The United States has also been birthplace to a number of other anti-war organizations: American Union Against Militarism, American Friends Service Committee (Nobel Laureate peace), Womens International League for Peace and Freedom and more. In addition to American institutional opposition to war there have also been objections to military engagements among some of our most prominent political leaders in the past. Thomas Paine, George Washington and John Adams were proponents of non-interventionism. So too was President Woodrow Wilson. Prominent among the many other Americans who opposed war: Henry David Thoreau, Dr. Albert Einstein (Nobel Laureate physics), Dr. Martin Luther King (Nobel Laureate peace), Dr. John Dewey, Upton Sinclair, Dr. Benjamin Spock, Dr. Linus Pauling (twice Nobel Laureate chemistry and peace), Jane Addams (Nobel Laureate peace) and many others. Other leaders have similarly been wary of the influence of militarism on American society.
As a result of war, corporations have been enthroned and an era of corruption in high places will follow, and the money power of the country will endeavor to prolong its reign by working upon the prejudices of the people until all wealth is aggregated in a few hands and the Republic is destroyed.
President Abraham Lincoln
A letter to Col. William F. Elkins
November 21, 1864
The Lincoln Encyclopedia
Despite earlier resistance to militarism the United States is now recognized as a militaristic state, one which surpasses all others in power and global influence. Our opposition to foreign entanglements effectively ended with the Spanish-American War in 1898. Disapproval resurfaced in World War I and was not seen again as a prominent force until the Vietnam War. Despite a substantial early base for resistance against armed aggression our military behavior has almost become one of the defining features of our nation. In 2014 the Congressional Research Service identified 185 instances in which the United States deployed military personnel abroad between 1945 and 2014 (source: Instances of Use of United States Armed Forces Abroad, 1798-2014, Barbara Salazar Torreon , Congressional Research Service, Division of Foreign Affairs, Defense, and Trade, CRS). Covert operations and the distribution of arms to foreign countries are not included.
Not all of these resulted in armed conflict.

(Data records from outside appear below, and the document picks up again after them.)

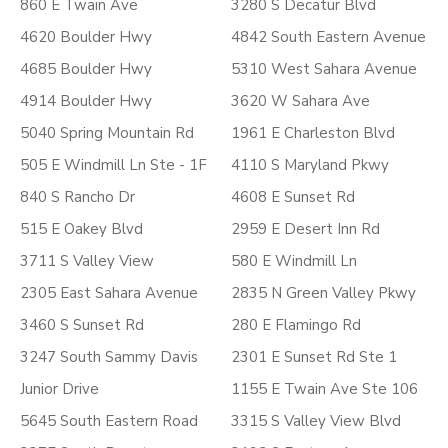
860 E Twain Ave
3280 S Decatur Blvd
4620 Boulder Hwy
4842 South Eastern Avenue
4685 Boulder Hwy
5310 West Sahara Avenue
4914 Boulder Hwy
3620 W Sahara Ave
5040 Spring Mountain Rd
1961 E Charleston Blvd
505 E Windmill Ln Ste - 1F
4110 S Maryland Pkwy
840 S Rancho Dr
4608 E Sunset Rd
515 E Oakey Blvd
2959 E Desert Inn Rd
3711 S Valley View
580 E Windmill Ln
2305 East Sahara Avenue
2835 N Green Valley Pkwy
3460 S Sunset Rd
280 E Flamingo Rd
3247 South Sammy Davis
2301 E Sunset Rd Ste 1
Junior Drive
1155 E Twain Ave Ste 106
5645 South Eastern Road
3315 S Valley View Blvd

Nonetheless, they have been unprecedented in number and breadth across the continents of Asia, Europe, Africa, and the Americas. Many of these were significant engagements with more than 30 countries receiving air strikes. Another study reveals that the number of military interventions has been increasing decade to decade; 1945-49: 5, 1950s: 6, 1960s: 8, 1970s: 11, 1980s: 22, 1990s: 66 and 2000-2006: 44 (source: Unwarranted Influence: Chronicling the Rise of US Government Dependence on Conflict, Brian Bogart, Peace Studies; University of Oregon, September, 2007).
Costs: At Home and Abroad
The costs of U.S. war and defense activities are correspondingly without precedent. The Stockholm International Peace Research Institute annually lists the military expenditures of most countries. It also specifies the level of spending as a percentage of each countrys GDP and world share.